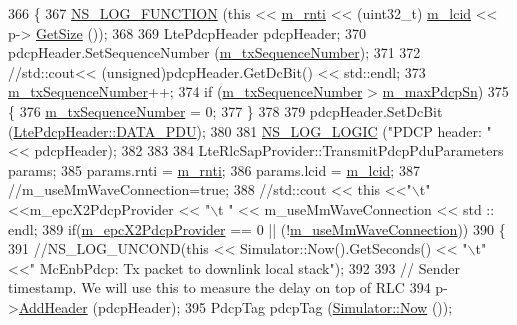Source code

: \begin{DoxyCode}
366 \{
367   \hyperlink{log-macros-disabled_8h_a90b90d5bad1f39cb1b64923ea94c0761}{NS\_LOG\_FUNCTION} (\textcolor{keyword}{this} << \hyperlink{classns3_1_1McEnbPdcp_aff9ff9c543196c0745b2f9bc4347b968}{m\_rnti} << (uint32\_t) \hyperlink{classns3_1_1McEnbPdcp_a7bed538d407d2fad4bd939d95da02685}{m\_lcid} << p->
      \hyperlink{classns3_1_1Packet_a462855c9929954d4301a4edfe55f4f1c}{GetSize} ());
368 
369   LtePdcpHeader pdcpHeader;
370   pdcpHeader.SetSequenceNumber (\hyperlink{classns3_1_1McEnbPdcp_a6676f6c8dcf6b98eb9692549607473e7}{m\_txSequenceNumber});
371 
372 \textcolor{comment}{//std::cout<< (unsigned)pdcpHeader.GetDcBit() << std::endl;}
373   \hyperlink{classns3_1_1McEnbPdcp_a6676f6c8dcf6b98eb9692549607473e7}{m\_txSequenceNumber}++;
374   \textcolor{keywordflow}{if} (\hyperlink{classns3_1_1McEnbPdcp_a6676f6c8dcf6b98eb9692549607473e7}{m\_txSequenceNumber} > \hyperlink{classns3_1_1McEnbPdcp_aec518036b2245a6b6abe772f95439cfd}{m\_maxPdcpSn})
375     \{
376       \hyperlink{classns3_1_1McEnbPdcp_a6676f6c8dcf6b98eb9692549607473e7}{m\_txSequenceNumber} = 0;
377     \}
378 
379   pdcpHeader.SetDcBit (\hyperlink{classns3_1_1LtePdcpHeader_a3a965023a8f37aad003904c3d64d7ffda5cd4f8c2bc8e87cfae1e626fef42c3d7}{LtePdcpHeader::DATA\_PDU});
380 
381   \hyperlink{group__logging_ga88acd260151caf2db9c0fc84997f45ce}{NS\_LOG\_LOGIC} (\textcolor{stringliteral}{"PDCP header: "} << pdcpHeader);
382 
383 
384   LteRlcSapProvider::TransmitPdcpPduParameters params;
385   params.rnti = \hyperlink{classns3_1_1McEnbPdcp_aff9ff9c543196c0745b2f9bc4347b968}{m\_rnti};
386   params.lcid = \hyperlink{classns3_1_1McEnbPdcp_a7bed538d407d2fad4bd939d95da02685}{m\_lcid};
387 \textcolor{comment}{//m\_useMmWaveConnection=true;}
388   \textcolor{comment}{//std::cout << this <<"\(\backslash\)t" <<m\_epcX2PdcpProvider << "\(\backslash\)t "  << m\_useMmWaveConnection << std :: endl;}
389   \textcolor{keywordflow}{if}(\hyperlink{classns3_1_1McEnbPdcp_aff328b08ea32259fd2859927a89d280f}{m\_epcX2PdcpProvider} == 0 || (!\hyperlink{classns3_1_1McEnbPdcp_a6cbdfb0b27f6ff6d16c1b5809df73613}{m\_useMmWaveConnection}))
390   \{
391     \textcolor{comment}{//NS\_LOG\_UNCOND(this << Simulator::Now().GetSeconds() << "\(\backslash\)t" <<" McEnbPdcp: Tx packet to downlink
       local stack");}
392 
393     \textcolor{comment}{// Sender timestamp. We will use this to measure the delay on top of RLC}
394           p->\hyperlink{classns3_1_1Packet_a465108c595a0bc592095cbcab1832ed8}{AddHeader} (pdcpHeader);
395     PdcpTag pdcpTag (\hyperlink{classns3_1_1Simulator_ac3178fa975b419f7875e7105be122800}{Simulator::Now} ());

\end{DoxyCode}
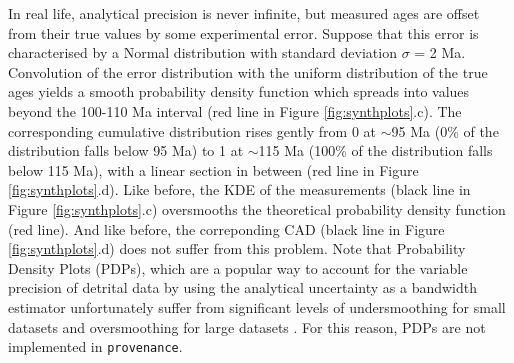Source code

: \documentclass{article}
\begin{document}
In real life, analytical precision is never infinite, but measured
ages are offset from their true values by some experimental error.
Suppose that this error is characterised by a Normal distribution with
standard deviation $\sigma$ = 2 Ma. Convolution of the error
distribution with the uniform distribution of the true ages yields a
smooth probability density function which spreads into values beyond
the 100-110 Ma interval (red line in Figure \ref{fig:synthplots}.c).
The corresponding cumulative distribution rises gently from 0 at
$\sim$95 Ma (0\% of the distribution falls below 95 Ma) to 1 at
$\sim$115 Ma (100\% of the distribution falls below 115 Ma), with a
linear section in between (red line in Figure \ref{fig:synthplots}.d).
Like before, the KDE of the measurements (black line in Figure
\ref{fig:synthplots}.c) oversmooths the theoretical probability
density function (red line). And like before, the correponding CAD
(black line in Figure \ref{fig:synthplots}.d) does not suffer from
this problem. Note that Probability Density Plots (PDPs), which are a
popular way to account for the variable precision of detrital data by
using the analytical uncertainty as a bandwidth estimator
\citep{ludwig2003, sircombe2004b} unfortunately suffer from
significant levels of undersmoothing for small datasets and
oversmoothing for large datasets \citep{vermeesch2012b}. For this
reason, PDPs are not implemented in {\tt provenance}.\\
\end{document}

□ □ □ □ □

**Try it:** Within the material above, transcribe exactly the lines that run from the line holding "the 100-110 Ma" through the line holding "Ma) to 1 at".

**Written answer:**
the 100-110 Ma interval (red line in Figure \ref{fig:synthplots}.c).
The corresponding cumulative distribution rises gently from 0 at
$\sim$95 Ma (0\% of the distribution falls below 95 Ma) to 1 at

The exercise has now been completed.